Art. 2. De volgende definities zijn van toepassing op dit besluit :

ECLG : Expertisecentrum voor Luchtvaartgeneeskunde. (Referentie : JAR-FCL 3.085);

EGE : Erkend geneesheer-examinator. (Referentie : JAR-FCL 3.090);

HANDBOEK : gedeelte van het JAR-FCL 3 document, genaamd " J.A.A. Manual of civil aviation medecine ";

OML : Beperking OML - klasse 1 : beperking tot vluchten uitgevoerd met een bemanning van meerdere bestuurders (JAR-FCL 1.035).

De beperking OML, in de betekenis van " alleen geldig als gekwalificeerd medebestuurder of in gezelschap van een gekwalificeerd medebestuurder ", is van toepassing als de houder van een vergunning van beroepsbestuurder of een vergunning van lijnbestuurder weliswaar niet volledig voldoet aan de vereisten voor het verkrijgen van een medisch attest van klasse 1, maar het risico tot onvermogen, in de context van een bemanning van meerdere bestuurders, toch aanvaardbaar wordt geacht.

De andere bestuurder moet bevoegd verklaard zijn voor dat type luchtvaartuig, mag niet ouder zijn dan 60 jaar en aan geen enkele OML-beperking onderworpen zijn.

Een OML-beperking kan alleen door de SLG uitgereikt of ingetrokken worden;

OSL : Beperking OSL - klasse 2 : beperking waarbij de aanwezigheid van een veiligheidsbestuurder wordt vereist. (JAR-FCL 1.035). Een OSL-beperking kan alleen door de SLG uitgereikt of ingetrokken worden;

Veiligheidsbestuurder : bestuurder die bevoegd is om te handelen als boordcommandant (PIC) in de klasse of voor het type van luchtvaartuig en die zich aan boord bevindt van het luchtvaartuig, uitgerust met dubbelbesturing, met de bedoeling de besturing over te nemen ingeval de boordcommandant die houder is van een medisch attest met deze OSL-beperking blijk zou geven van enig onvermogen;

SLG : Sectie luchtvaartgeneeskunde. (Referentie : JAR-FCL 3.080).

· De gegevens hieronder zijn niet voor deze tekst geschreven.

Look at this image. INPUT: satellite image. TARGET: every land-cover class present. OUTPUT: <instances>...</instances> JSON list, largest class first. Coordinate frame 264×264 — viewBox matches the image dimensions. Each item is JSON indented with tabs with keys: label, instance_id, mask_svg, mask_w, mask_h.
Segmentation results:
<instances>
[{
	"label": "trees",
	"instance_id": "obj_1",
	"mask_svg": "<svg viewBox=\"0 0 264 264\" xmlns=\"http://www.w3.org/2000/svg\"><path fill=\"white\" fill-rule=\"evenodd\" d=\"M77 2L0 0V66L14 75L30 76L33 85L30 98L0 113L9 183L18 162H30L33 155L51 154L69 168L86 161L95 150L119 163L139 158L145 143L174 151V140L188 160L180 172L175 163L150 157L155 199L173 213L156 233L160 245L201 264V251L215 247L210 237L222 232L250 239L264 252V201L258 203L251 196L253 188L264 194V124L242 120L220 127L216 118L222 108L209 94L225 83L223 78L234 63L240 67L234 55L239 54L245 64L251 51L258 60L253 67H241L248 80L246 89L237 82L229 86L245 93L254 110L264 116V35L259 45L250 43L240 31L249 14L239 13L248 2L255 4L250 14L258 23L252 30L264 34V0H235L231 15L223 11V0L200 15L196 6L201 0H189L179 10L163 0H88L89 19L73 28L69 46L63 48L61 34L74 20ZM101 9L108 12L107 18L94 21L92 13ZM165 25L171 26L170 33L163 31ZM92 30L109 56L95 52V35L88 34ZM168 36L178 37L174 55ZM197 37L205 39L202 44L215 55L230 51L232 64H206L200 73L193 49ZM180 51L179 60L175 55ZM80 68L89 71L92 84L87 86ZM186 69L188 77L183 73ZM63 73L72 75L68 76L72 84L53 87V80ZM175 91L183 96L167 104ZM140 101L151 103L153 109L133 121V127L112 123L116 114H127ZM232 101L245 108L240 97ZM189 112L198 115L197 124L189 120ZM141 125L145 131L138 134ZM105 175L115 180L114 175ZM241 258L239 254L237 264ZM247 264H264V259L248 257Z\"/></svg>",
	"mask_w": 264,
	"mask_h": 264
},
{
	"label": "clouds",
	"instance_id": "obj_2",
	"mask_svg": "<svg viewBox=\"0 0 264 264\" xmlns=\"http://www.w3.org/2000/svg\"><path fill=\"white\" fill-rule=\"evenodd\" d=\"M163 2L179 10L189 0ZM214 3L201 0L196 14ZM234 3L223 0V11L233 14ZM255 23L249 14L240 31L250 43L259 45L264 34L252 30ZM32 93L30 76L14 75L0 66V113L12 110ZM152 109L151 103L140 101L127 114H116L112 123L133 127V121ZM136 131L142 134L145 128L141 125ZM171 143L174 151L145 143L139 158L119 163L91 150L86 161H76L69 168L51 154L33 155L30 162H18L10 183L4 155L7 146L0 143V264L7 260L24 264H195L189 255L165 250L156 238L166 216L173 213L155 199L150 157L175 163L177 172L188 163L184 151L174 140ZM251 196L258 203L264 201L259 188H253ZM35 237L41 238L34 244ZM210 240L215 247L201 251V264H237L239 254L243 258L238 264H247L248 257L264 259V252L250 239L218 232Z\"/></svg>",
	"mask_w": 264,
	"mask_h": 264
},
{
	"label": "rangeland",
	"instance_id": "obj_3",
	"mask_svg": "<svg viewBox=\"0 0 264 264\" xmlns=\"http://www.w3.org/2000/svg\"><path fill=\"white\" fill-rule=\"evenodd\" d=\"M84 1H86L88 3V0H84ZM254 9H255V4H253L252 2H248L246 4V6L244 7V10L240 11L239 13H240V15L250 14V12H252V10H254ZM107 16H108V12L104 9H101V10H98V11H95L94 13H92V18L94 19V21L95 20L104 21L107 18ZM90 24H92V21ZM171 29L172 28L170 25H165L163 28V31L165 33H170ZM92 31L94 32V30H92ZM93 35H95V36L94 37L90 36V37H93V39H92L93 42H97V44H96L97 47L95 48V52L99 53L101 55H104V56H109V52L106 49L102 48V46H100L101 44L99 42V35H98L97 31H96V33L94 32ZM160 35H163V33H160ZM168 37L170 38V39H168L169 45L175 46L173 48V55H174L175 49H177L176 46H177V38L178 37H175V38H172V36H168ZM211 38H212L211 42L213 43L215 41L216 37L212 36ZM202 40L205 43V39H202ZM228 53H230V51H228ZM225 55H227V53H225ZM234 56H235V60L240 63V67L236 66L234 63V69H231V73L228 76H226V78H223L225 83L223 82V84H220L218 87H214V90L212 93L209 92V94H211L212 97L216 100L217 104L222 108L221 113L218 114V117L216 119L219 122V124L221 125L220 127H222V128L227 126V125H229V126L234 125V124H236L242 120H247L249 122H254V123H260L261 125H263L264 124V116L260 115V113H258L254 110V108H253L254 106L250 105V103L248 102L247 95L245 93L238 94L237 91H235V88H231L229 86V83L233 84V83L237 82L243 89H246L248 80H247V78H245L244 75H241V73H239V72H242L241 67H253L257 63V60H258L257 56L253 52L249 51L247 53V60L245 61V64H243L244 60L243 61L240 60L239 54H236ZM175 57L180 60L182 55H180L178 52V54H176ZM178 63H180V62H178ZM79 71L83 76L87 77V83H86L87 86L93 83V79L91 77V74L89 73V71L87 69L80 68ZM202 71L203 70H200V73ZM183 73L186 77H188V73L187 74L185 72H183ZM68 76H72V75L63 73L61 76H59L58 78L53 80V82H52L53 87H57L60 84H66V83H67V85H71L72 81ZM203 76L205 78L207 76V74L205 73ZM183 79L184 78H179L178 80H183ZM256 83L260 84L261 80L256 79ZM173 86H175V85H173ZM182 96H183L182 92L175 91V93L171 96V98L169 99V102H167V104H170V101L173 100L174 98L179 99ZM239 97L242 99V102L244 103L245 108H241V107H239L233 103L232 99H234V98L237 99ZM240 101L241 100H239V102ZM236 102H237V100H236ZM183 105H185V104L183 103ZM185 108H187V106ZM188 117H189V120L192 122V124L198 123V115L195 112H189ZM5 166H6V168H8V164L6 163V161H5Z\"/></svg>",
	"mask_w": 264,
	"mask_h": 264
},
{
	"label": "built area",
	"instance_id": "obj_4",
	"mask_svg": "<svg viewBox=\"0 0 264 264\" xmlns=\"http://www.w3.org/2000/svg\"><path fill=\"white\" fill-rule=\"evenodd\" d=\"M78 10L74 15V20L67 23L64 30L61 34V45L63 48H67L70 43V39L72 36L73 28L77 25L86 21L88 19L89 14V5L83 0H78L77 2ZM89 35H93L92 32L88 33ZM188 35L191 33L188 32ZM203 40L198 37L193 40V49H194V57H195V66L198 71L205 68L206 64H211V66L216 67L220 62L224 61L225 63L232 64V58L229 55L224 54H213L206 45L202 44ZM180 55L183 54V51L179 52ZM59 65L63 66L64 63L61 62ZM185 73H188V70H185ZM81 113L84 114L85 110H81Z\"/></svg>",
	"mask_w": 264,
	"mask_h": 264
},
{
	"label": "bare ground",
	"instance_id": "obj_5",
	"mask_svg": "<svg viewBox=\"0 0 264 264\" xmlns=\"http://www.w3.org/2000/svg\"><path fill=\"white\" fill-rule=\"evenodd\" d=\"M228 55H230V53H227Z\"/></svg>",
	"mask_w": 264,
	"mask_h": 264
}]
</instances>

Art. 3. § 1. Om te voldoen aan het algemeen, grondig of initieel geneeskundig onderzoek, moet de aanvrager of houder van een vergunning of toelating als lid van het stuurpersoneel van een burgerlijk luchtvaartuig, vrij bevonden worden van elke lichamelijke of geestelijke aandoening of anomalie die een bepaald functioneel onvermogen zou kunnen teweegbrengen, dat van die aard is dat de veiligheid bij het besturen van een luchtvaartuig of de veiligheid van de vlucht in het algemeen in het gedrang komt.

De aanvrager of houder van een vergunning of toelating als lid van het stuurpersoneel van een burgerlijk luchtvaartuig mag in zijn persoonlijke antecedenten geen enkele fysieke of psychische stoornis vertonen die kan recidiveren en aldus de veiligheid van de vlucht in gevaar kan brengen.

§ 2. Het algemeen, grondig of initieel geneeskundig onderzoek is gebaseerd op normen die vastgelegd zijn in dit besluit, aangevuld met het persoonlijk oordeel van de onderzoekende geneesheren bij de SLG.

Deze laatsten spelen vooral een rol bij de evaluatie van het risico voor de veiligheid van de vlucht, telkens de formulering van het criterium plaats laat voor speling in de evaluatie van de mogelijke gevolgen van de vastgestelde anomalie of deficiëntie.

De bepaling van de geschiktheid gebeurt dus op basis van een grondig geneeskundig onderzoek waarbij al de hulpmiddelen die de geneeskunde biedt aangewend worden. Bij deze bepaling moet rekening gehouden worden niet alleen met de aard van de functies eigen aan de gevraagde vergunningen en toelatingen, maar ook met de omstandigheden waarin deze functies zullen uitgevoerd worden.

§ 3. De nummering van de artikels en paragrafen van deze reglementering wordt aangevuld met een verwijzing naar de geneeskundige reglementering aangenomen door de J.A.A.

HOOFDSTUK II. - Vereisten van klasse 1.

Afdeling 1. - Cardiovasculair stelsel.

Art. 4. Onderzoek Algemeenheden (JAR-FCL 3.130)

  1. De aanvrager of houder van een medisch attest van klasse 1, mag geen aangeboren of verworven afwijking vertonen van het cardiovasculair stelsel die een weerslag kan hebben op het veilig gebruik van de voorrechten van de aangevraagde vergunning.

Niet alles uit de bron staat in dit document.